- [Task goal] Below are the records. List every line holding the word "that".

Saved data entries:
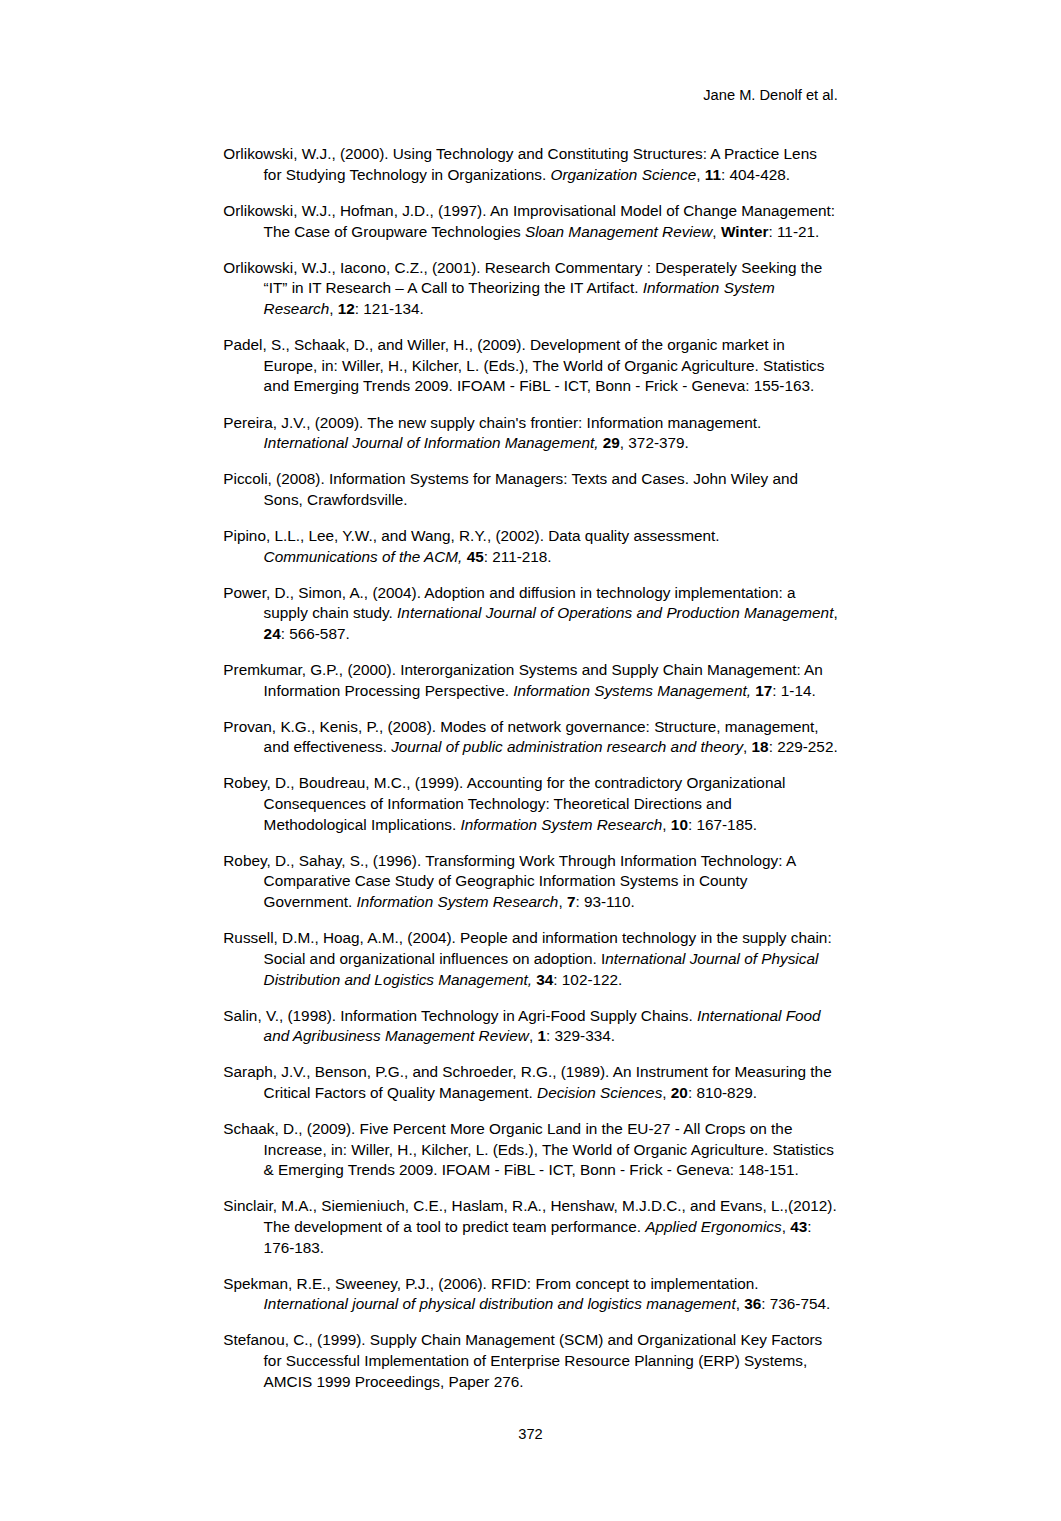Jane M. Denolf et al.
Orlikowski, W.J., (2000). Using Technology and Constituting Structures: A Practice Lens for Studying Technology in Organizations. Organization Science, 11: 404-428.
Orlikowski, W.J., Hofman, J.D., (1997). An Improvisational Model of Change Management: The Case of Groupware Technologies Sloan Management Review, Winter: 11-21.
Orlikowski, W.J., Iacono, C.Z., (2001). Research Commentary : Desperately Seeking the “IT” in IT Research – A Call to Theorizing the IT Artifact. Information System Research, 12: 121-134.
Padel, S., Schaak, D., and Willer, H., (2009). Development of the organic market in Europe, in: Willer, H., Kilcher, L. (Eds.), The World of Organic Agriculture. Statistics and Emerging Trends 2009. IFOAM - FiBL - ICT, Bonn - Frick - Geneva: 155-163.
Pereira, J.V., (2009). The new supply chain's frontier: Information management. International Journal of Information Management, 29, 372-379.
Piccoli, (2008). Information Systems for Managers: Texts and Cases. John Wiley and Sons, Crawfordsville.
Pipino, L.L., Lee, Y.W., and Wang, R.Y., (2002). Data quality assessment. Communications of the ACM, 45: 211-218.
Power, D., Simon, A., (2004). Adoption and diffusion in technology implementation: a supply chain study. International Journal of Operations and Production Management, 24: 566-587.
Premkumar, G.P., (2000). Interorganization Systems and Supply Chain Management: An Information Processing Perspective. Information Systems Management, 17: 1-14.
Provan, K.G., Kenis, P., (2008). Modes of network governance: Structure, management, and effectiveness. Journal of public administration research and theory, 18: 229-252.
Robey, D., Boudreau, M.C., (1999). Accounting for the contradictory Organizational Consequences of Information Technology: Theoretical Directions and Methodological Implications. Information System Research, 10: 167-185.
Robey, D., Sahay, S., (1996). Transforming Work Through Information Technology: A Comparative Case Study of Geographic Information Systems in County Government. Information System Research, 7: 93-110.
Russell, D.M., Hoag, A.M., (2004). People and information technology in the supply chain: Social and organizational influences on adoption. International Journal of Physical Distribution and Logistics Management, 34: 102-122.
Salin, V., (1998). Information Technology in Agri-Food Supply Chains. International Food and Agribusiness Management Review, 1: 329-334.
Saraph, J.V., Benson, P.G., and Schroeder, R.G., (1989). An Instrument for Measuring the Critical Factors of Quality Management. Decision Sciences, 20: 810-829.
Schaak, D., (2009). Five Percent More Organic Land in the EU-27 - All Crops on the Increase, in: Willer, H., Kilcher, L. (Eds.), The World of Organic Agriculture. Statistics & Emerging Trends 2009. IFOAM - FiBL - ICT, Bonn - Frick - Geneva: 148-151.
Sinclair, M.A., Siemieniuch, C.E., Haslam, R.A., Henshaw, M.J.D.C., and Evans, L.,(2012). The development of a tool to predict team performance. Applied Ergonomics, 43: 176-183.
Spekman, R.E., Sweeney, P.J., (2006). RFID: From concept to implementation. International journal of physical distribution and logistics management, 36: 736-754.
Stefanou, C., (1999). Supply Chain Management (SCM) and Organizational Key Factors for Successful Implementation of Enterprise Resource Planning (ERP) Systems, AMCIS 1999 Proceedings, Paper 276.
372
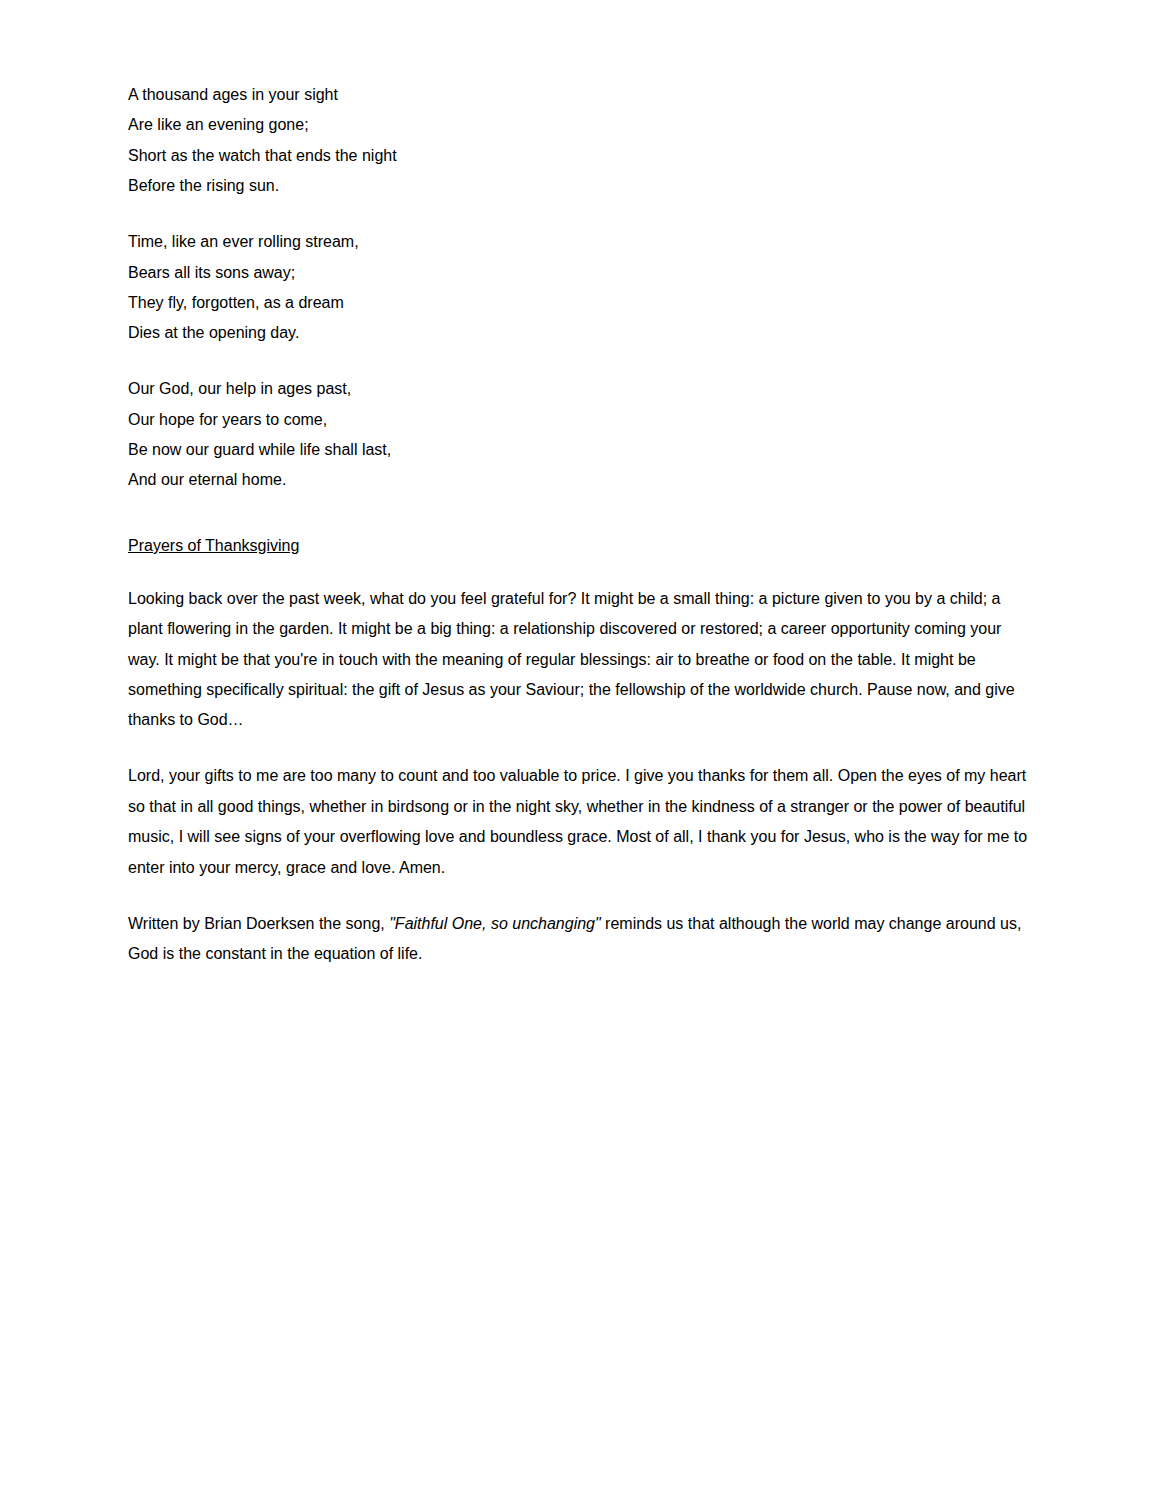A thousand ages in your sight
Are like an evening gone;
Short as the watch that ends the night
Before the rising sun.
Time, like an ever rolling stream,
Bears all its sons away;
They fly, forgotten, as a dream
Dies at the opening day.
Our God, our help in ages past,
Our hope for years to come,
Be now our guard while life shall last,
And our eternal home.
Prayers of Thanksgiving
Looking back over the past week, what do you feel grateful for? It might be a small thing: a picture given to you by a child; a plant flowering in the garden. It might be a big thing: a relationship discovered or restored; a career opportunity coming your way. It might be that you're in touch with the meaning of regular blessings: air to breathe or food on the table. It might be something specifically spiritual: the gift of Jesus as your Saviour; the fellowship of the worldwide church. Pause now, and give thanks to God…
Lord, your gifts to me are too many to count and too valuable to price. I give you thanks for them all. Open the eyes of my heart so that in all good things, whether in birdsong or in the night sky, whether in the kindness of a stranger or the power of beautiful music, I will see signs of your overflowing love and boundless grace. Most of all, I thank you for Jesus, who is the way for me to enter into your mercy, grace and love. Amen.
Written by Brian Doerksen the song, "Faithful One, so unchanging" reminds us that although the world may change around us, God is the constant in the equation of life.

- [The completed task]
Short as the watch that ends the night
Looking back over the past week, what do you feel grateful for? It might be a small thing: a picture given to you by a child; a plant flowering in the garden. It might be a big thing: a relationship discovered or restored; a career opportunity coming your way. It might be that you're in touch with the meaning of regular blessings: air to breathe or food on the table. It might be something specifically spiritual: the gift of Jesus as your Saviour; the fellowship of the worldwide church. Pause now, and give thanks to God…
Lord, your gifts to me are too many to count and too valuable to price. I give you thanks for them all. Open the eyes of my heart so that in all good things, whether in birdsong or in the night sky, whether in the kindness of a stranger or the power of beautiful music, I will see signs of your overflowing love and boundless grace. Most of all, I thank you for Jesus, who is the way for me to enter into your mercy, grace and love. Amen.
Written by Brian Doerksen the song, "Faithful One, so unchanging" reminds us that although the world may change around us, God is the constant in the equation of life.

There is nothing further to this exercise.